For Rocha, success is not chart positions or record deals. “It’s knowing that what I’m doing contributes to humanity,” he says. “Through a smile, a lyric, a song that makes someone feel less alone – that’s success.”
He resists external definitions of achievement. “If you take on other people’s ideas of what success should be, you lose your own path. I’m running my own race,” he says. “Not competing with other bands, just sharing what I have, right here, right now.”
That philosophy is reflected in his band’s grassroots approach. Booking gigs means emailing thirty venues to get one reply. But persistence pays. Next week, Rocha and his band will debut their original material at Badlands Brewery. “It’s the first time we share our originals with the world,” he says, buzzing.
Rocha’s music is fuelled by equal parts light and shadow. “The fire comes from dark corners too – from anger at injustice, inequality, suffering,” he admits. “But also from love. We’re one big family – the world, the trees, the air. If I can remind someone of that through a song, then I’ll do it.”
His guiding days in Patagonia sharpened that awareness. Watching glaciers collapse and retreat gave him a firsthand sense of the planet’s fragility. “I only worked there two years and saw massive change,” he says. “Everything is impermanent – it scared me. If I have kids one day, they may never see those landscapes.”

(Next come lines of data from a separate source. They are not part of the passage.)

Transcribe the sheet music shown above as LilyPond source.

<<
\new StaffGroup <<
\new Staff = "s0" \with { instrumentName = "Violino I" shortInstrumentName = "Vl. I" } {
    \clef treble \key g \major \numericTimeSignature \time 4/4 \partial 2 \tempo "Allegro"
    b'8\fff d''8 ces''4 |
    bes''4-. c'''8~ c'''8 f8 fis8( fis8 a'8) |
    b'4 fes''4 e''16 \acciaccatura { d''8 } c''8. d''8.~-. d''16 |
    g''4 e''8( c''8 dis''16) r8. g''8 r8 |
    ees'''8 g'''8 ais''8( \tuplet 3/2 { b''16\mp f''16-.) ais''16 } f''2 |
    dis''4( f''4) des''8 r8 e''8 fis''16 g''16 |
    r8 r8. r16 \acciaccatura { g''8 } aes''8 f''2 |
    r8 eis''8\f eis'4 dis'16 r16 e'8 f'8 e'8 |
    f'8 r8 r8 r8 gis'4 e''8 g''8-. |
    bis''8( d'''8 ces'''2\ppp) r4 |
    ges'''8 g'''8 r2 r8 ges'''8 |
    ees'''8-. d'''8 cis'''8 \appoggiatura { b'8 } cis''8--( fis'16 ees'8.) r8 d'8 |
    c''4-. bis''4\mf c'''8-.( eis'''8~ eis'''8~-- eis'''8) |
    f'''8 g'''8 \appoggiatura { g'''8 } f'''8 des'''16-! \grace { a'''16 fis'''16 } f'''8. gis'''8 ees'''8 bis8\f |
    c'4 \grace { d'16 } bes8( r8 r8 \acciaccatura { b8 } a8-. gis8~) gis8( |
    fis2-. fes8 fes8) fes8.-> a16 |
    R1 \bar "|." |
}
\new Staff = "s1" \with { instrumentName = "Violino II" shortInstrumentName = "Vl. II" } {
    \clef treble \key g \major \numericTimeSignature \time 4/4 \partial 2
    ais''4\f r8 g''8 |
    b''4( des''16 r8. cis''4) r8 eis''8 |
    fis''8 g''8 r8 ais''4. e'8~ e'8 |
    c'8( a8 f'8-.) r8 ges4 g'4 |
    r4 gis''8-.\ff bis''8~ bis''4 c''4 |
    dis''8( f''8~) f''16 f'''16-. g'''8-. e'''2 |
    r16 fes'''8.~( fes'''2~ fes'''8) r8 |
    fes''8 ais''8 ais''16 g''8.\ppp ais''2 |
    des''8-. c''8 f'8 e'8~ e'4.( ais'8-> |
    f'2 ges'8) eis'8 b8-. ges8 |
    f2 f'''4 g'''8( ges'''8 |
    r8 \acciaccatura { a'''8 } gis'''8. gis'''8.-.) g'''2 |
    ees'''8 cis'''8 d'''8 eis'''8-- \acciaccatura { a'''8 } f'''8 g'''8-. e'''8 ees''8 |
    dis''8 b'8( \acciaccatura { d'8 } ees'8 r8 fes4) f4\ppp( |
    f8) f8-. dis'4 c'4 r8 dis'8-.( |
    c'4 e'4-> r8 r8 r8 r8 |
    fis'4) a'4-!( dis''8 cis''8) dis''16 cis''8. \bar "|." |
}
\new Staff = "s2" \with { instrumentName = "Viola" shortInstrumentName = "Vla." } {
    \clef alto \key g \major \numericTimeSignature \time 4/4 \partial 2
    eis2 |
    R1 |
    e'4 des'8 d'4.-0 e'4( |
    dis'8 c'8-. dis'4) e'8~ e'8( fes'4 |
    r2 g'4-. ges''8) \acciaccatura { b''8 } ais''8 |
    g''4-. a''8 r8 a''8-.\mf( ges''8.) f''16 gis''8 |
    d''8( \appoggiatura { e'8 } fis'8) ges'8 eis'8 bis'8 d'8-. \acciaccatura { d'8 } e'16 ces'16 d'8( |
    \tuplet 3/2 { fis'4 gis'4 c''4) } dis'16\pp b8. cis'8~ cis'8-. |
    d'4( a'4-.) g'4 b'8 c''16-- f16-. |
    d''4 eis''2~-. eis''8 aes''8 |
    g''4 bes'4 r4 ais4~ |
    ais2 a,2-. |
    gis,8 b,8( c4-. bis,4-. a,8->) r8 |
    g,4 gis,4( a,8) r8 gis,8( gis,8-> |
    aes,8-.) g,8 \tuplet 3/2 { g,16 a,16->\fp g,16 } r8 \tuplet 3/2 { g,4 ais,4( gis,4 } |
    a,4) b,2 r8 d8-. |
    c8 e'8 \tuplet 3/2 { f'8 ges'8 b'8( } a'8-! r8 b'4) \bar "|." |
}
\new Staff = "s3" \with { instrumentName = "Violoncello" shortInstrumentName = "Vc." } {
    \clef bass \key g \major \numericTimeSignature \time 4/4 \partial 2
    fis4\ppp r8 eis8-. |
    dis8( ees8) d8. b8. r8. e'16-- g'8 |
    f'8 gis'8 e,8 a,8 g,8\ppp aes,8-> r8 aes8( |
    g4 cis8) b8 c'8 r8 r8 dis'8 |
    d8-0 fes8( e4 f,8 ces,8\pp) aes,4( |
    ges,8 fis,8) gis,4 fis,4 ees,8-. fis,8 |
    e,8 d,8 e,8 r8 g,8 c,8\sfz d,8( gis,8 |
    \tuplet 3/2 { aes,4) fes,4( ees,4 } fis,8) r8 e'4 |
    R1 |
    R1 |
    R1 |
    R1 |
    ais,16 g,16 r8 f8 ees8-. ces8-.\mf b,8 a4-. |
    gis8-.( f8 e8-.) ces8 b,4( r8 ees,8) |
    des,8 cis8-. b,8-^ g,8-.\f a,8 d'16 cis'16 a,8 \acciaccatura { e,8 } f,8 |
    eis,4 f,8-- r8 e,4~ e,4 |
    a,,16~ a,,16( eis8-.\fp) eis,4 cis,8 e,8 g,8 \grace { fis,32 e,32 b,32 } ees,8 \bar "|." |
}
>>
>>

With his partner, trained teacher Thomisa, he runs music classes for school kids.
Back in his shed, Rocha strums a steel-string acoustic, his “everyday baby”. Does he dream of a life on the road? “Of course,” he says. “Performing full-time, sharing the music with more people – that would be beautiful.”

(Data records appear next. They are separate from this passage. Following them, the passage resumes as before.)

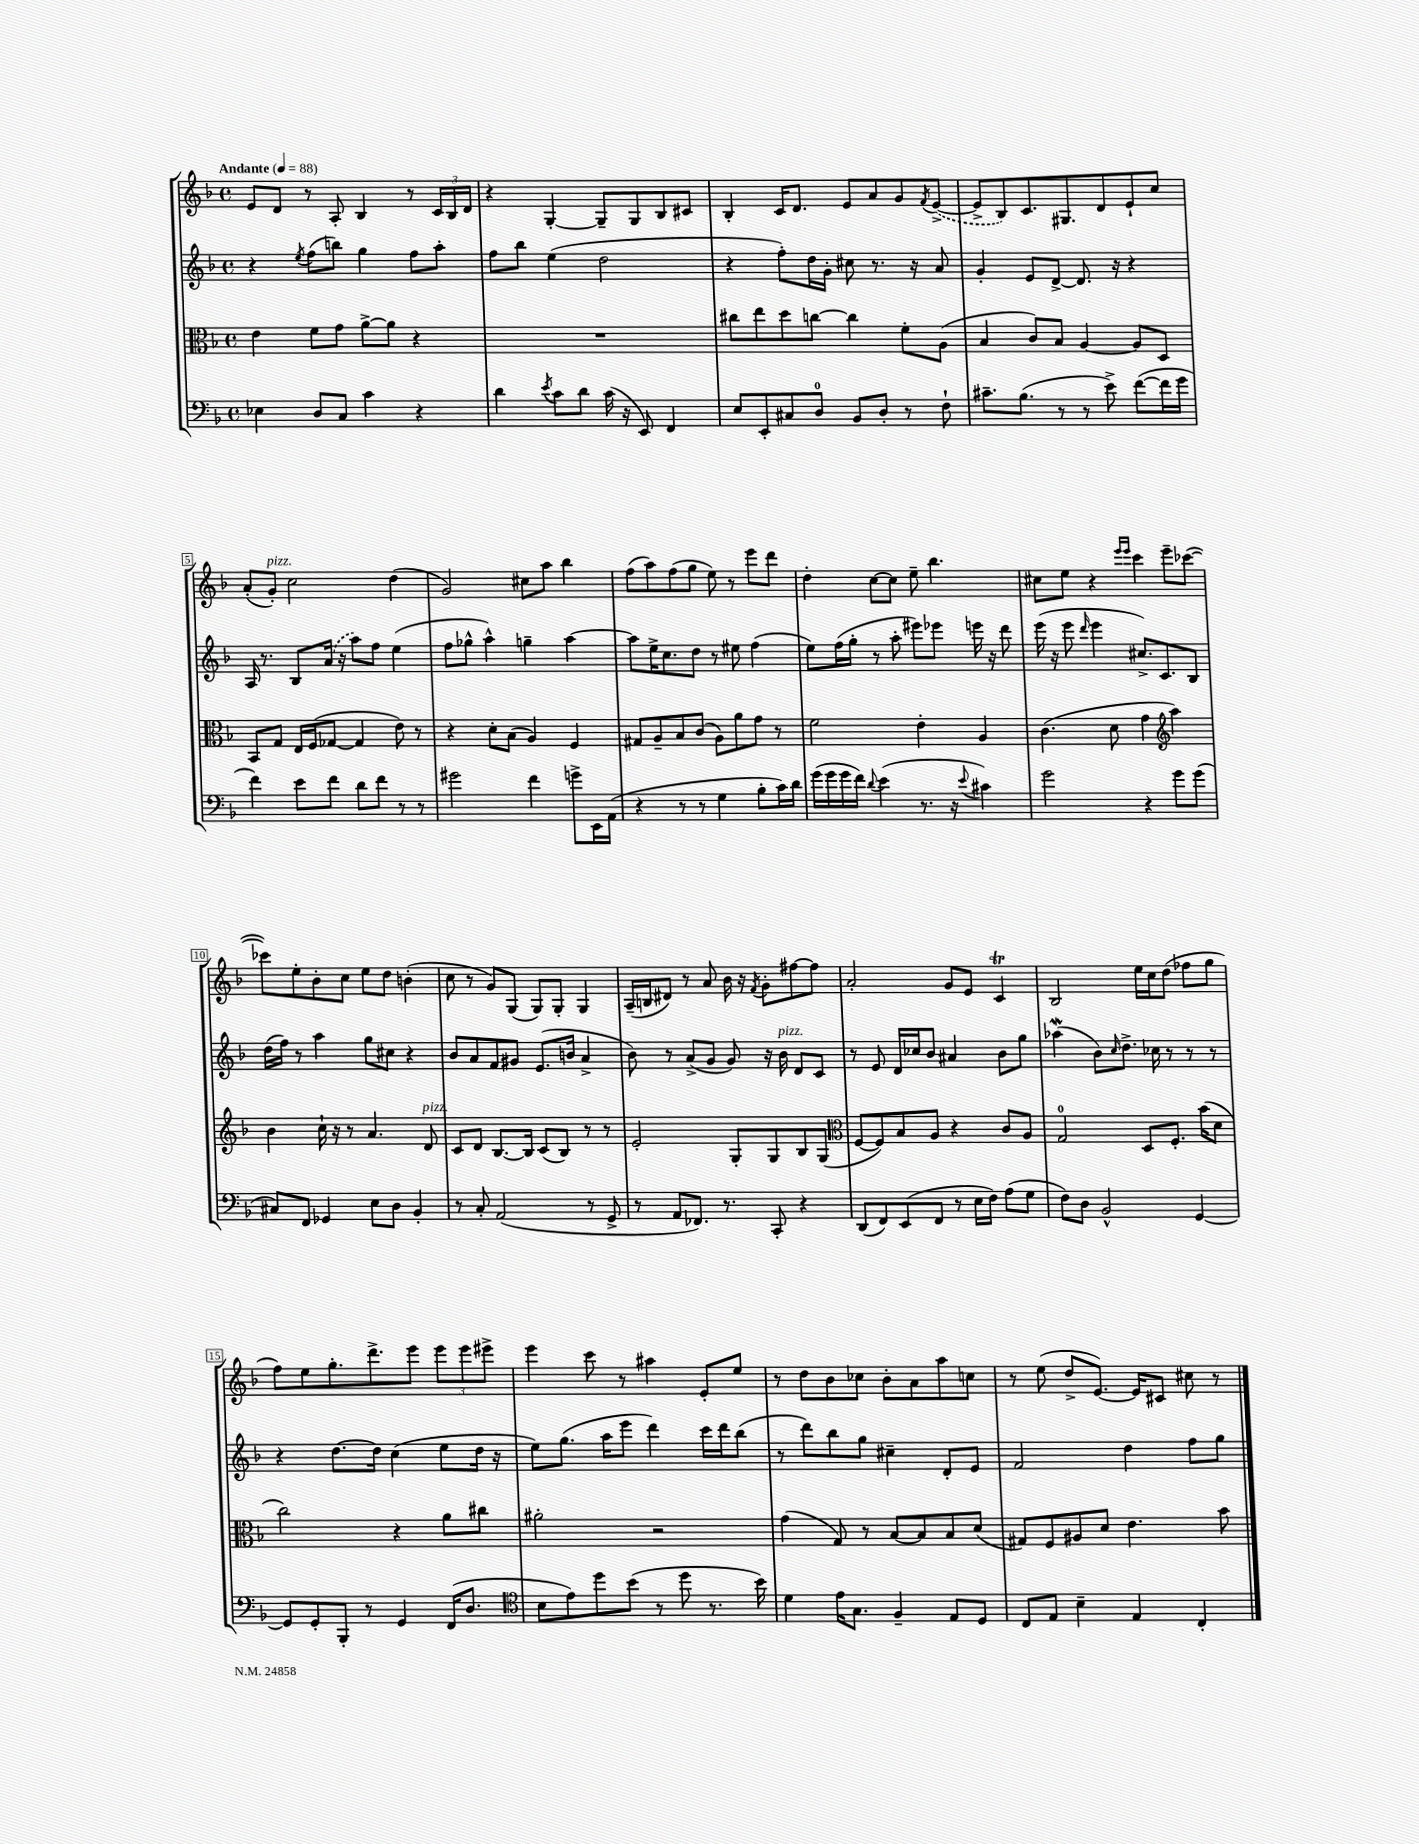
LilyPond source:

<<
\new StaffGroup <<
\new Staff = "s0" {
    \clef treble \key f \major \defaultTimeSignature \time 4/4 \tempo "Andante" 4 = 88
    e'8 d'8 r8 a8-. bes4 r8 \tuplet 3/2 { c'16 bes16 d'16 } |
    r4 g4~-. g8-- g8 bes8 cis'8 |
    bes4-. c'16 d'8. e'8 a'8 g'8 \acciaccatura { f'8 } \once \slurDashed e'8~->( |
    e'8-> bes8) c'8. gis8. d'8 e'8-! c''8 |
    a'8-.( g'8-.^\markup { \italic "pizz." }) c''2 d''4( |
    g'2) cis''8 a''8 bes''4 |
    f''8( a''8) f''8( g''8 e''8) r8 e'''8 d'''8 |
    d''4-. c''8~ c''8 e''8-- bes''4. |
    cis''8 e''8 r4 \grace { e'''16 e'''16 } c'''4 e'''8-- ces'''8~( |
    ces'''8) e''8-. bes'8-. c''8 e''8 d''8 b'4-.( |
    c''8 r8 g'8) g8( g8) g8-. g4 |
    a16--( b16 dis'8) r8 a'8 bes'16 r16 \acciaccatura { f'8 } g'8-. fis''8~ fis''8 |
    a'2-. g'8 e'8 c'4\trill |
    bes2 e''16 c''16 d''8( fes''8 g''8 |
    f''8) e''8 g''8.-. d'''8.-> e'''8 \tuplet 3/2 { e'''8 e'''8 eis'''8-> } |
    e'''4 c'''8 r8 ais''4 e'8-. e''8 |
    r8 d''8 bes'8 ces''8 bes'8-. a'8 a''8 c''8 |
    r8 e''8( d''8-> e'8.~) e'16 cis'8 cis''8 r8 \bar "|." |
}
\new Staff = "s1" {
    \clef treble \key f \major \defaultTimeSignature \time 4/4
    r4 \acciaccatura { e''8 } f''8( b''8) g''4 f''8 a''8-. |
    f''8 bes''8 e''4( d''2 |
    r4 f''8-.) d''16 g'16-. cis''8 r8. r16 a'8 |
    g'4-. e'8 d'8~-> d'8. r16 r4 |
    a16 r8. bes8 \once \slurDashed a'16( r16 a''8) f''8 e''4( |
    f''8 ges''8-^ a''4-^) g''4-- a''4~ |
    a''8 e''16-> c''8. d''8 r8 eis''8 f''4( |
    e''8) f''16( g''16-. r8 a''8-. eis'''8) ees'''8 e'''16 r16 d'''8 |
    e'''16( r16 e'''8 \grace { d'''16 } e'''4 cis''8.->) c'8. bes8 |
    d''16( f''16) r8 a''4 g''8 cis''8 r4 |
    bes'8 a'8 f'8 gis'8 e'8.( b'16 a'4-> |
    bes'8) r8 a'8->( g'8 g'8) r16 bes'16^\markup { \italic "pizz." } d'8 c'8 |
    r8 e'8 d'16 ces''16 bes'8 ais'4 bes'8 g''8 |
    aes''4\mordent( bes'8) \grace { c''16 } d''8.-> ces''16 r8 r8 r8 |
    r4 d''8.~ d''16 c''4( e''8 d''16 r16 |
    e''8) g''8.( a''16 e'''8 d'''4) c'''16 d'''16 bes''8( |
    r8 d'''8) bes''8 g''8 cis''4-- d'8-. e'8 |
    f'2 d''4 f''8 g''8 \bar "|." |
}
\new Staff = "s2" {
    \clef alto \key f \major \defaultTimeSignature \time 4/4
    e'4 f'8 g'8 a'8~-> a'8 r4 |
    R1 |
    cis''8 e''8 d''8 c''8~ c''4 f'8-. a8( |
    bes4 c'8) bes8 a4~ a8 d8 |
    bes,8 g8 e16 f16( ges8~ ges4 e'8) r8 |
    r4 d'8-. bes8( a4) f4 |
    gis8 a8-- bes8 c'8( a8) a'8 g'8 r8 |
    f'2 e'4-. a4 |
    c'4.( d'8 g'4 \clef treble a''4) |
    bes'4 c''16-! r16 r8 a'4. d'8^\markup { \italic "pizz." } |
    c'8 d'8 bes8.~ bes16 c'8( bes8) r8 r8 |
    e'2-. g8-. g8 bes8 g8( |
    \clef alto f8~ f8) bes8 a8 r4 c'8 a8 |
    g2-0 d8 f8.-. bes'16( d'8 |
    c''2) r4 a'8 cis''8 |
    ais'2-. r2 |
    g'4( g8) r8 bes8~ bes8 bes8 d'8( |
    gis8) f8 ais8 d'8 e'4. bes'8 \bar "|." |
}
\new Staff = "s3" {
    \clef bass \key f \major \defaultTimeSignature \time 4/4
    ees4 d8 c8 c'4 r4 |
    d'4 \acciaccatura { e'8 } c'8 d'8 c'16( r16 e,8) f,4 |
    e8 e,8-. cis8 d8-0 bes,8 d8-. r8 f8-! |
    cis'8.-- bes8.( r8 r8 e'8->) f'8~( f'16 g'16 |
    f'4) e'8 f'8 d'8 f'8 r8 r8 |
    gis'2 f'4 g'8-> e,16 a,16( |
    r4 r8 r8 g4 bes8-. c'16) d'16 |
    g'16( g'16 g'16 f'16) \appoggiatura { d'8 } e'4( r8. r16 \appoggiatura { e'8 } cis'4) |
    g'2 r4 g'8 g'8( |
    cis8) f,8 ges,4 e8 d8 bes,4-. |
    r8 c8-. a,2( r8 g,8-> |
    r8 a,8 fes,8.) r8. c,8-. r4 |
    d,8( f,8) e,8( f,8 r8 e16 f16) a8( g8 |
    f8) d8 bes,2-^ g,4~ |
    g,8 g,8-. bes,,8-. r8 g,4 f,16( d8. |
    \clef tenor bes8 e'8) d''8 bes'8( r8 d''8 r8. bes'16) |
    d'4 e'16 g8. f4-- e8 d8 |
    c8 e8 bes4-- e4 c4-. \bar "|." |
}
>>
>>
\layout { \context { \Score \override BarNumber.stencil = #(make-stencil-boxer 0.1 0.3 ly:text-interface::print) } }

But for now, he’s content to build from Orange, one show at a time. “Wherever it goes, I don’t know,” he says. “What matters is that the songs are here, ready to be shared.”
With that, Javier Rocha smiles again – an artist rooted in rhythm, driven by love, and fuelled by the belief that music can make us more human.
“Celebrate whatever you’re feeling – because you’re alive. That’s the message, that’s what makes us rich, man.” he explains.
Catch Javier and the Wave at Badlands Brewery Tap Room, Thursday, September 18, from 6pm.